Fitch Ratings does not expect significant upside to Brent oil price previous assumption for 2026

Mubasher: The effective closure of the Strait of Hormuz is likely to be temporary given its vital economic role, Fitch Ratings said in a recent statement.

This, alongside global oil market oversupply, should limit oil price rises and mitigate any potential disruptions to Iranian oil supply.

Fitch Ratings stated: “We do not expect significant upside to our December 2025 assumption of an average Brent oil price of $63 per barrel (bbl) for 2026.”

The strait, which closure is the key driver of oil price increases following the 28 February 2026 outbreak of the Iran conflict, is not formally closed but vessels are increasingly avoiding it given the risk of attack by Iran or its proxies, according to the ratings agency.

Oil majors have halted shipments for safety reasons, and insurers are canceling war risk cover for vessels.

Fitch Ratings added: “However, we expect this effective closure of the strait to be temporary. It is a vital artery for seaborne oil transportation, with limited alternative routes.”

Prior to the conflict, around 20 million barrels per day of crude oil and petroleum products transited the strait, accounting for about a quarter of global seaborne oil trade and a fifth of global oil consumption.

About half of the oil volumes transported through the strait are exports from Saudi Arabia and the UAE, with the remainder from Iraq, Kuwait and Iran. About half of these exports go to China and India.

Meanwhile, a protracted closure would affect both exporting and importing countries and therefore is not Fitch Ratings’ baseline assumption. If the strait were to remain effectively closed for a protracted period, naval protection for tanker navigation could be considered, as occurred during the 1980s Iran–Iraq war.

In addition, the global oil market is oversupplied, which should limit the geopolitical risk premium and cap risks to oil price increases.

Global supply growth exceeded demand growth in 2025, a trend that Fitch Ratings expects to continue in 2026.

Meanwhile, supply increased by about 3 million barrels per day in 2025, while demand grew by well below 1 million barrels per day. Fitch Ratings expected a supply growth of 2.4 million barrels per day in 2026, with demand growth of about 800,000 barrels per day.

It added that half of 2025-2026 supply increases come from unaffected non-OPEC+ producers, with OPEC+ spare production capacity is standing at 4.3 million barrels per day.

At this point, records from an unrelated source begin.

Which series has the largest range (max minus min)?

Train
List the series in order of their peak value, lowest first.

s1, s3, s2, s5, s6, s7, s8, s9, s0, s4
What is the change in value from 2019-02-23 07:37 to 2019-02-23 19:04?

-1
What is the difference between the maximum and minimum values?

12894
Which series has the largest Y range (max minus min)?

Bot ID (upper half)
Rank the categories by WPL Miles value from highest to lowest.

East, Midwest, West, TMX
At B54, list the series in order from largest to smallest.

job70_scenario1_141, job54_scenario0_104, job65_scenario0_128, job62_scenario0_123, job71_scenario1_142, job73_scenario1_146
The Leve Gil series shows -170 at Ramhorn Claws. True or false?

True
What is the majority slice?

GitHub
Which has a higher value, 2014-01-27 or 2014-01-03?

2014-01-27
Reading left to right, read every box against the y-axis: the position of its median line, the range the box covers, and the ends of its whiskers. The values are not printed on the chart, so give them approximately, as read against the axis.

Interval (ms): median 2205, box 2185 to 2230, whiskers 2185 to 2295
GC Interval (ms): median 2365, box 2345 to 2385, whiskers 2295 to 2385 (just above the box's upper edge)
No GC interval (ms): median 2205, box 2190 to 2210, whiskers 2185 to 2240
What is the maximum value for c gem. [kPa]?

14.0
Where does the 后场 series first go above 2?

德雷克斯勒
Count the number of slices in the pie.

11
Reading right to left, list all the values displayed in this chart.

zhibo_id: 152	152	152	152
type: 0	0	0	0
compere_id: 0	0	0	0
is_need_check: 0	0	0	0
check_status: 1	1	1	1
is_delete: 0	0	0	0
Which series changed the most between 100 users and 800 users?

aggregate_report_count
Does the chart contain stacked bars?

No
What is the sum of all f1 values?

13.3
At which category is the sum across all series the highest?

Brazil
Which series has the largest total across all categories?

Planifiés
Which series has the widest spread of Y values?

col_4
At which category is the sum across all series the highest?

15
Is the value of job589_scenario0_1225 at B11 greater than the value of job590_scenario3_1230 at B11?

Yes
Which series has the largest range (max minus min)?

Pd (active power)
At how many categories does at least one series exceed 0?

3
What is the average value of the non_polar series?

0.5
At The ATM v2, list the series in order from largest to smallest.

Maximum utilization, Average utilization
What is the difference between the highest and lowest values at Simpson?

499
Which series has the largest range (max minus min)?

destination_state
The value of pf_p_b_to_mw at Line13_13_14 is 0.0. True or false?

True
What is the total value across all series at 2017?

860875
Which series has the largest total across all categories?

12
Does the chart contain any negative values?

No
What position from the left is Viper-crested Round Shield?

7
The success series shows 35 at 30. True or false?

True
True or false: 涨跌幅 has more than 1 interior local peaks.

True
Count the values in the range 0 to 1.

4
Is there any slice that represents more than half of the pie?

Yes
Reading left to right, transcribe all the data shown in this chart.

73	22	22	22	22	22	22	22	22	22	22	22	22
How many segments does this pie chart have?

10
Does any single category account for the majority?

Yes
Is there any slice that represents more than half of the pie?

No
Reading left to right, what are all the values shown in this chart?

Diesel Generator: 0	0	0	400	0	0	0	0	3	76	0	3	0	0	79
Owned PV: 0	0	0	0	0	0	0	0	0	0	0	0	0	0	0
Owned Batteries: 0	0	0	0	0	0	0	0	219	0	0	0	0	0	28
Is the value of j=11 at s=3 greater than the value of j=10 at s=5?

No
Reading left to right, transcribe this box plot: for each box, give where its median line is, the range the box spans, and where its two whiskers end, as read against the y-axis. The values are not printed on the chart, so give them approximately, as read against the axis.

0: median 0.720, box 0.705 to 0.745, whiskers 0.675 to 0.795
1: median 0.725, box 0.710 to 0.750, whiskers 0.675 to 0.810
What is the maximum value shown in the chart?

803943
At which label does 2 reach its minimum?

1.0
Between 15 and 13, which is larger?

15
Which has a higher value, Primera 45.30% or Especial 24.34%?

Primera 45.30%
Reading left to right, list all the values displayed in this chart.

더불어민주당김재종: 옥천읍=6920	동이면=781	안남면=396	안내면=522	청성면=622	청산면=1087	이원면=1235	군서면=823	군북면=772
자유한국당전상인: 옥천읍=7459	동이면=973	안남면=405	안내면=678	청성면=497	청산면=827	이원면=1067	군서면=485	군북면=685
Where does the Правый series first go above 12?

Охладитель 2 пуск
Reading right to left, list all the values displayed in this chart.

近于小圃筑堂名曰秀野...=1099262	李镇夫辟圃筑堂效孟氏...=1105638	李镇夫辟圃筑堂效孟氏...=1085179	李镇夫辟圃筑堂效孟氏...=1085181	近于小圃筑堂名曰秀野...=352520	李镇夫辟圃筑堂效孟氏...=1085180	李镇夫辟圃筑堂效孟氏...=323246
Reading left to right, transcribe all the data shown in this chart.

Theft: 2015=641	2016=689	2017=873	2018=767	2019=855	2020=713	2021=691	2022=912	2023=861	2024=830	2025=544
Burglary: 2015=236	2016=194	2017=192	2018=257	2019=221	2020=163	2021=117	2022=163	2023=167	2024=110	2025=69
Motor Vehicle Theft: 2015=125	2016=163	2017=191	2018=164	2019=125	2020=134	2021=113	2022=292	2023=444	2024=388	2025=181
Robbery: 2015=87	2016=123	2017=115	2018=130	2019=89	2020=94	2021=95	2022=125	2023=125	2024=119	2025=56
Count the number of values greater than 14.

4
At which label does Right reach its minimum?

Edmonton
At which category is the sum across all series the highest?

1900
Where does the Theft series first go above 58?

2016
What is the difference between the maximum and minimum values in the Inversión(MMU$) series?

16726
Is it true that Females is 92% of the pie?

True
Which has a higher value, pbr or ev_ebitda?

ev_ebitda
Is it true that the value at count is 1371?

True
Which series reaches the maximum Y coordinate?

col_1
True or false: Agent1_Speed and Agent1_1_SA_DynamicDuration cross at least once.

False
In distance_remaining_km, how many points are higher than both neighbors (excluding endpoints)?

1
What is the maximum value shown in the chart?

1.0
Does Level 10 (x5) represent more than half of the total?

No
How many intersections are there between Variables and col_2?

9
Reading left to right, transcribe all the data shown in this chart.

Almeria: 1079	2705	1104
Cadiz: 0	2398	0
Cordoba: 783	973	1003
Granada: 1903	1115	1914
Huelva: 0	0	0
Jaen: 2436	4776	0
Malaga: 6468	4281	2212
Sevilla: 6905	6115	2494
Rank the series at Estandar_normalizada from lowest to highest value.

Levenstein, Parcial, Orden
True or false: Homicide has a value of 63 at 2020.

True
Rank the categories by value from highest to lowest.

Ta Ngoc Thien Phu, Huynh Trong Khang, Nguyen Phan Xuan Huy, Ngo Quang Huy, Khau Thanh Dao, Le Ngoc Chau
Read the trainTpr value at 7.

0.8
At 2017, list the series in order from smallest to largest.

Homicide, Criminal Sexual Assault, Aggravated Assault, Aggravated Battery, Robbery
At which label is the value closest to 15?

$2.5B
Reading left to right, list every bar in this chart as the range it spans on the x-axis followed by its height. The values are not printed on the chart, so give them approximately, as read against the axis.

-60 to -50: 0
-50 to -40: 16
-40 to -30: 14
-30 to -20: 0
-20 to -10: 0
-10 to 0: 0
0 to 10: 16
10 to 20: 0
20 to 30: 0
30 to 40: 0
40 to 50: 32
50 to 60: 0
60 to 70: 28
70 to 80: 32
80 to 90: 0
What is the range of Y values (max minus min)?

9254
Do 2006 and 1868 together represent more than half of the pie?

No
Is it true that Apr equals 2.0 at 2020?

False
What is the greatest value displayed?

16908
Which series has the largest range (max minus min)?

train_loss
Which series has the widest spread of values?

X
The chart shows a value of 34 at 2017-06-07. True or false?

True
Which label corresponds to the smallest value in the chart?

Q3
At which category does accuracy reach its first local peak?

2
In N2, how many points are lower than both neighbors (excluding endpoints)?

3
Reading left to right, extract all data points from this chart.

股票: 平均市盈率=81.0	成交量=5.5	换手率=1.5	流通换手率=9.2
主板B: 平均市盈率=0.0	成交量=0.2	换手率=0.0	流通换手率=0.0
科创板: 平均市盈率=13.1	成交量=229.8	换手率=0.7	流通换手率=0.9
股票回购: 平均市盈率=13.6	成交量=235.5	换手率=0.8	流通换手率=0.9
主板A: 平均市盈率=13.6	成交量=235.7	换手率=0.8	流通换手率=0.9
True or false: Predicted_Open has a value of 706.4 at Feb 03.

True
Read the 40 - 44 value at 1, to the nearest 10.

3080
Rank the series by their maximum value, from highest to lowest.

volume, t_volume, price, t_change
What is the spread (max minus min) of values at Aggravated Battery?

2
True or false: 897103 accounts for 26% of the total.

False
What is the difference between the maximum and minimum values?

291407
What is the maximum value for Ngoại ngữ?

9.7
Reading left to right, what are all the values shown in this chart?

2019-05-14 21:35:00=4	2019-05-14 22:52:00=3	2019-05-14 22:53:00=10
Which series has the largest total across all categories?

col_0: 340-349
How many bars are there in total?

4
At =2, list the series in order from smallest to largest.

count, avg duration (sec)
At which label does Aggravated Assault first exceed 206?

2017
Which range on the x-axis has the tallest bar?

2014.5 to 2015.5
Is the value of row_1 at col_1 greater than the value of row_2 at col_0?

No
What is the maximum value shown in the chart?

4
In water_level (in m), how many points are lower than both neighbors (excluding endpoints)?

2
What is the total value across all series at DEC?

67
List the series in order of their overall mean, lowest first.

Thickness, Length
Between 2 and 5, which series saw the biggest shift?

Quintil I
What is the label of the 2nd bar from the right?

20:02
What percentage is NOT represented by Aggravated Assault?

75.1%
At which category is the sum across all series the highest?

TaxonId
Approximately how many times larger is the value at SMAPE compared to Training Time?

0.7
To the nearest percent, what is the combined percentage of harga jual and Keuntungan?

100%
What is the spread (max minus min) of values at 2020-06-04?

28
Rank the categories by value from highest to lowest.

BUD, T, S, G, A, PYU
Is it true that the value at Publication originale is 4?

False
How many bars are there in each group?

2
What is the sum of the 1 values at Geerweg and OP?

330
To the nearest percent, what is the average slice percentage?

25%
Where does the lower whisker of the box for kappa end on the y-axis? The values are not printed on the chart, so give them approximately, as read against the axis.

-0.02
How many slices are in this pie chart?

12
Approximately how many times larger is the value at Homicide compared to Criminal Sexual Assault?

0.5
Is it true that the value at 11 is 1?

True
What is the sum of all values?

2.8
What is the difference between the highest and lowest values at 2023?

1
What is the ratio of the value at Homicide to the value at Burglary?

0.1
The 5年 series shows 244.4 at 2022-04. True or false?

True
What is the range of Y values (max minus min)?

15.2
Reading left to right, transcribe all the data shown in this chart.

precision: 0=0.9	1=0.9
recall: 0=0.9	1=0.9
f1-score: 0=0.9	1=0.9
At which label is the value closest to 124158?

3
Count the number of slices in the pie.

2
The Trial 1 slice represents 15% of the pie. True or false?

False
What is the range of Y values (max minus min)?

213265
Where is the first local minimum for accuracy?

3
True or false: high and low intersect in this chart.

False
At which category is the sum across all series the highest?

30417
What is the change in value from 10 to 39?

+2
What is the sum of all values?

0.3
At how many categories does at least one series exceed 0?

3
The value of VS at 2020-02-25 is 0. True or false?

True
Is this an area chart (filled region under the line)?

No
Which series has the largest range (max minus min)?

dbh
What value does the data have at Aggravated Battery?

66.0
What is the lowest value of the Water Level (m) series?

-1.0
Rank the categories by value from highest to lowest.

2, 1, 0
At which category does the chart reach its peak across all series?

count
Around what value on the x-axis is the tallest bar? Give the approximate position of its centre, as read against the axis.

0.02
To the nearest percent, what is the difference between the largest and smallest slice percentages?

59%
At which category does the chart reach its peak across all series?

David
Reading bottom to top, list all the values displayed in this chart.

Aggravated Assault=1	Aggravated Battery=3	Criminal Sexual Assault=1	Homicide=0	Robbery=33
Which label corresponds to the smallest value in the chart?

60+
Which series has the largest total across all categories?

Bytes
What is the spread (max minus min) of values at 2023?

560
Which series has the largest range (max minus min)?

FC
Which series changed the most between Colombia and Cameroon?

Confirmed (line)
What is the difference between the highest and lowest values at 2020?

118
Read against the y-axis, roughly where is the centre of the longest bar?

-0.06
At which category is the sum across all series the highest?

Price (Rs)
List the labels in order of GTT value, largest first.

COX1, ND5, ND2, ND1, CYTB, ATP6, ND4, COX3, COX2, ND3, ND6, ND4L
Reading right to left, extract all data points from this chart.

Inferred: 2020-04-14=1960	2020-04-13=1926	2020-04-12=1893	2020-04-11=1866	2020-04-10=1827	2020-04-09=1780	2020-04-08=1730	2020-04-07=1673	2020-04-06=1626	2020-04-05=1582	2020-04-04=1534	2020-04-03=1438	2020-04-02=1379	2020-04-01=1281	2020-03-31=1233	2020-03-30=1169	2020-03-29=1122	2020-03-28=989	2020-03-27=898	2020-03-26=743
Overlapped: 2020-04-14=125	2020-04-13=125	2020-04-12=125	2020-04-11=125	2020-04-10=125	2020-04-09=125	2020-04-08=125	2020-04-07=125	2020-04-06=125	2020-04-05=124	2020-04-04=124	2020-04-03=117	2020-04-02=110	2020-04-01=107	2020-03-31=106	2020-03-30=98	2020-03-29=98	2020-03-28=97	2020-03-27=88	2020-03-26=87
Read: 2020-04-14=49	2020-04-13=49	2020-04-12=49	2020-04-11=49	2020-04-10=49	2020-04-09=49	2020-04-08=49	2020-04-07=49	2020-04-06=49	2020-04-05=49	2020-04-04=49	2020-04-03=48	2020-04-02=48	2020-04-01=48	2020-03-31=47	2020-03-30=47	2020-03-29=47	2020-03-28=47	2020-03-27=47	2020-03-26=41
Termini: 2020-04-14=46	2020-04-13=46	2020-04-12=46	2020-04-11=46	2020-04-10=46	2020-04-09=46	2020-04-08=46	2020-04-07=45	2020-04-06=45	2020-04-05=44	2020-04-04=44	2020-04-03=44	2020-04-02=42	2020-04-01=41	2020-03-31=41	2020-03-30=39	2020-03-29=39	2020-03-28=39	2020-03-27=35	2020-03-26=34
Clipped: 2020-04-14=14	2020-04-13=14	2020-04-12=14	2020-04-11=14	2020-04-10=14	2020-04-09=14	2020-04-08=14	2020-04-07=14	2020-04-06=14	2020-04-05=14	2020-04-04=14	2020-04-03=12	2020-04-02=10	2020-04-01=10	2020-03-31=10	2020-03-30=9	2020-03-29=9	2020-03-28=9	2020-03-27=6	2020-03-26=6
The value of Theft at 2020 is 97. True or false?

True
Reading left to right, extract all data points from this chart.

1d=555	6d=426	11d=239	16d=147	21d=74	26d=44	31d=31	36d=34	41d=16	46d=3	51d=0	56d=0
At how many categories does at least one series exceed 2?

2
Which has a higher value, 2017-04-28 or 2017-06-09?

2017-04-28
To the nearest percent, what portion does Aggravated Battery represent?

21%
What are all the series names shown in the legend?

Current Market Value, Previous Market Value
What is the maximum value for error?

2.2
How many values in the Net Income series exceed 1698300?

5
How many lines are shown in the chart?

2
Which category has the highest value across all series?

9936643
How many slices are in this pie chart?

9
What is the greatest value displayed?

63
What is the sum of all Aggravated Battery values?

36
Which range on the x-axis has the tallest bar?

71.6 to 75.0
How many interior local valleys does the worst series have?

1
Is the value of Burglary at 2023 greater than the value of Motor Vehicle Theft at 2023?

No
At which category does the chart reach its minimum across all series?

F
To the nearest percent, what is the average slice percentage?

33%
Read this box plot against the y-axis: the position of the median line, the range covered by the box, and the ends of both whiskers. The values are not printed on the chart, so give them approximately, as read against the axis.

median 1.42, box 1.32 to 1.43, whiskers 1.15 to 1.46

In addition, global observed oil inventories rose by 1.3 million barrels per day in 2025 to reach their highest level since March 2021.

Moreover, total global inventories stood at 8.2 billion barrels at end-2025, which is seen sufficient to cover a halt in oil shipments through the Strait of Hormuz for over 400 days.

Fitch Ratings noted: “Saudi Arabia and the UAE have some infrastructure to bypass the strait, which may mitigate transit disruptions. Saudi Aramco (Saudi Arabian Oil Company; A+/Stable) operates the 5 million barrels per day East–West crude oil pipeline to an export port on the Red Sea.”

It added: “The UAE operates 1.5 million barrels per day capacity pipeline linking its oil fields to the Fujairah export terminal on the Gulf of Oman with a maximum achieved flow of 1.8 million barrels per day.”

This means that potential supply disruption would be offset by global market oversupply, Fitch Ratings said, noting that “While Iran is a sizeable oil producer, producing about 3.5 million barrels per day and exporting about 2 million barrels per day, it accounts only for about 3.5% of global crude oil production.”

However, the duration and intensity of the increasingly regional conflict remain uncertain. Any protracted blockage of the strait or material and sustained damage to the region’s oil and gas production and transportation infrastructure would materially affect oil markets and likely result in a more material rise in our base case 2026 oil price assumption.

Fitch Ratings concluded that oil price volatility would rise if there were to be any material disruption to Iranian oil production.

Meanwhile, S&P Global Ratings said that companies exporting LNG and oil from the Gulf region through the Strait of Hormuz would feel the effects most acutely.

Earlier, GlobalData noted that Saudi Arabia and the UAE can divert some exports through pipelines and terminals outside Hormuz although capacity is limited and prone to bottlenecks which cannot fully replace seaborne flows.